Im Alter von zwei Jahren beginnt für Jungen und Mädchen die Autonomiephase. „Sie wollen die Welt selbstständig entdecken“, erklärt Dorothea Fürst-Liess. „Dabei stoßen sie auf Widerstände wie ein Stop eines Erwachsenen, auf unüberwindbare Hindernisse oder es klappt nicht so, wie sie es sich vorgestellt haben.“ Dadurch entstehen Wut, Angst, Unsicherheit und Frustration, die sich in aggressivem Verhalten entladen können.

Erst ab vier Jahren beginnen die Jungen und Mädchen zu verstehen, dass auch das Gegenüber Schmerzen hat, wenn es gehauen wird, dass andere auch die Gefühle erleben, wie man selbst. „Oft überschätzen wir die Kinder“, erklärt die Fachfrau. „Es dauert, bis sich Einfühlungsvermögen entwickelt hat.“

Es gibt zahlreiche Gründe für aggressives Verhalten: Kinder, die erst spät sprechen, können ihren Gefühlen noch keine Worte geben. Die Impulskontrolle ist noch nicht ausgeprägt. Andere verteidigen sich, suchen Aufmerksamkeit oder Kontakt. Es kann auch ein Zeichen von Überforderung sein. Bei Geschwistern kann Eifersucht eine Rolle spielen – oder der Ärger darüber, dass der Turm umgeschmissen wurde. In der Kita kann ein solches Verhalten darauf hindeuten, dass das Kind noch nicht gut angekommen ist und seine Position behaupten muss.
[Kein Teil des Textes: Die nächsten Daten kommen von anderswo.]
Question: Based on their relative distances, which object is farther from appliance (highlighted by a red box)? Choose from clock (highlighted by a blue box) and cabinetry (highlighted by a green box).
Konflikte und Aggressionen gehören zum Miteinander dazu – und Kinder müssen erst lernen, wie man diese Situationen ohne hauen, beißen und treten löst. „Kinder haben immer einen guten Grund für ihr Verhalten, den es durch Eltern und Erzieher herauszufinden gilt“, erklärt die Familientherapeutin. „Wir Erwachsenen sollten den Kindern Verständnis entgegenbringen und sie nicht als böse verurteilen.“ Viel entscheidender im Lernprozess ist neben Verständnis das Aufzeigen von Grenzen und Alternativen.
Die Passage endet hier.